I'm not completely sure about the consequences of this subtle difference in definition.
I see two possible solutions to deal with that within Flow:- fall back to regular expressions when filter_var fails OR non-ascii chars are detected in the address (Ugly, but actual support of RFC6531)
- use idn_to_ascii on the whole address before giving it to filter_var (though I'm not sure it is formally correct to idn encode the local part, not RFC6531 conform)

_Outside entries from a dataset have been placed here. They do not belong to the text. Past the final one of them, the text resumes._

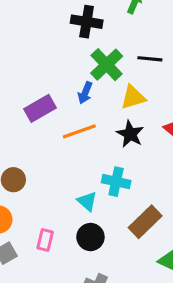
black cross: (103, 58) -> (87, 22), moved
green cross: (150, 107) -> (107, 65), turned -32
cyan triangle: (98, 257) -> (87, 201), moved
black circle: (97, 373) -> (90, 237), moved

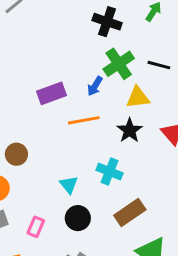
cyan triangle: (87, 201) -> (69, 185), moved
pink rectangle: (45, 240) -> (36, 227), moved

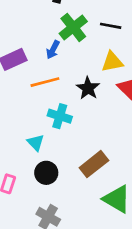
yellow triangle: (138, 98) -> (112, 62), moved
cyan cross: (110, 172) -> (60, 116), moved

Please provide your input on how to proceed, I will then take care of providing a changeset.
History
#1 Updated by Alexander Berl over 1 year ago
Note: For idn_to_ascii to be usable, the PECL intl and idn extension needs to be installed. This might actually be a killer argument against it's usage as it might not be available on shared hosts.
Hence the converter method would need to be implemented in PHP (which is a lot of code or at least an external dependency, e.g. https://github.com/mabrahamde/php-idna-converter).
Alternatively, since we don't actually care for the exact IDN encoded string, all UTF8-non-ascii chars could just be stripped out before validation. This would be hacky at minimum.